[Stored data]

● ● ● ● ●

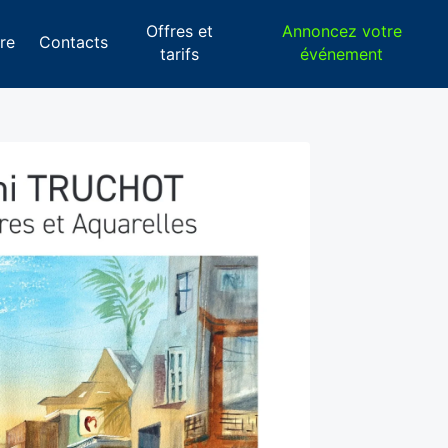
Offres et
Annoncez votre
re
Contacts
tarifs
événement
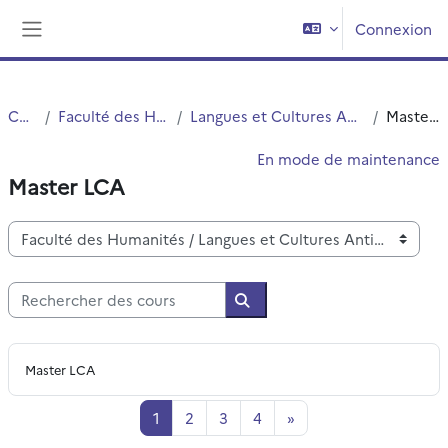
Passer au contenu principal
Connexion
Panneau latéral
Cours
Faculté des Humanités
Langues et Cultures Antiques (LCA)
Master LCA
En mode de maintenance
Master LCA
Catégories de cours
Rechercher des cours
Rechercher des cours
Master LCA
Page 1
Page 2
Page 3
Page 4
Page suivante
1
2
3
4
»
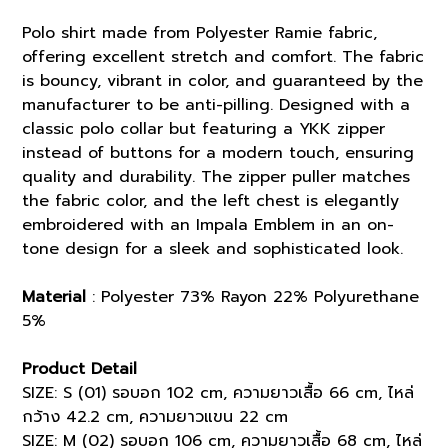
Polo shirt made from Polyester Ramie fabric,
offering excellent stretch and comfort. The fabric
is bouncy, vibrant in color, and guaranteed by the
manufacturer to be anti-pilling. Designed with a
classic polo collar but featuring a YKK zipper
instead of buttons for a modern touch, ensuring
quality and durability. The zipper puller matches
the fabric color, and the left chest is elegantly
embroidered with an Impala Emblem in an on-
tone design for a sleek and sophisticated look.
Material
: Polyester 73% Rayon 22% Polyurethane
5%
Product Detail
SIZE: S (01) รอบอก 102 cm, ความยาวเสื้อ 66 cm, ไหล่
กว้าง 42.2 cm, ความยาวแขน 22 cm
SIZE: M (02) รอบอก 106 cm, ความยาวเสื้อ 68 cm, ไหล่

● ● ● ● ●

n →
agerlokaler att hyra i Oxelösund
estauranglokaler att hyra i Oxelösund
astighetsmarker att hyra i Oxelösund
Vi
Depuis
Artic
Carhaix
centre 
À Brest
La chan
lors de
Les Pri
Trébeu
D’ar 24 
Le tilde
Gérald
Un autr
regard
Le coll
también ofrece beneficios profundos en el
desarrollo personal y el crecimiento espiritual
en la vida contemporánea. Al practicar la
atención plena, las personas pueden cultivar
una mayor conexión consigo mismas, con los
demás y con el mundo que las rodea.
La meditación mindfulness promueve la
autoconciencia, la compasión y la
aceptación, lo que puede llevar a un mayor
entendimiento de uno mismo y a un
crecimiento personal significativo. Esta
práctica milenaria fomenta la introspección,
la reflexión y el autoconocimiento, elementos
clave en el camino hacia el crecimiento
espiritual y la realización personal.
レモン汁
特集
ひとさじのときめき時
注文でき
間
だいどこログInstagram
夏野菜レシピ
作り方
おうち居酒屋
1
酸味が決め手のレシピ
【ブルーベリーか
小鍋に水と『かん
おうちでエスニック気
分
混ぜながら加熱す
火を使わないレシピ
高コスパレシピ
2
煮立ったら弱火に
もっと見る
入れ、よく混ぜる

● ● ● ● ●

» **ABOUT THIS EXERCISE**
Although the records above contain pictures, the copy should not; retype exactly the lines from the one containing "Catégories de cours" through the one containing "SIZE: M (02)".

» **FINISHED TASK**
Catégories de cours
Rechercher des cours
Rechercher des cours
Master LCA
Page 1
Page 2
Page 3
Page 4
Page suivante
1
2
3
4
»
Polo shirt made from Polyester Ramie fabric,
offering excellent stretch and comfort. The fabric
is bouncy, vibrant in color, and guaranteed by the
manufacturer to be anti-pilling. Designed with a
classic polo collar but featuring a YKK zipper
instead of buttons for a modern touch, ensuring
quality and durability. The zipper puller matches
the fabric color, and the left chest is elegantly
embroidered with an Impala Emblem in an on-
tone design for a sleek and sophisticated look.
Material
: Polyester 73% Rayon 22% Polyurethane
5%
Product Detail
SIZE: S (01) รอบอก 102 cm, ความยาวเสื้อ 66 cm, ไหล่
กว้าง 42.2 cm, ความยาวแขน 22 cm
SIZE: M (02) รอบอก 106 cm, ความยาวเสื้อ 68 cm, ไหล่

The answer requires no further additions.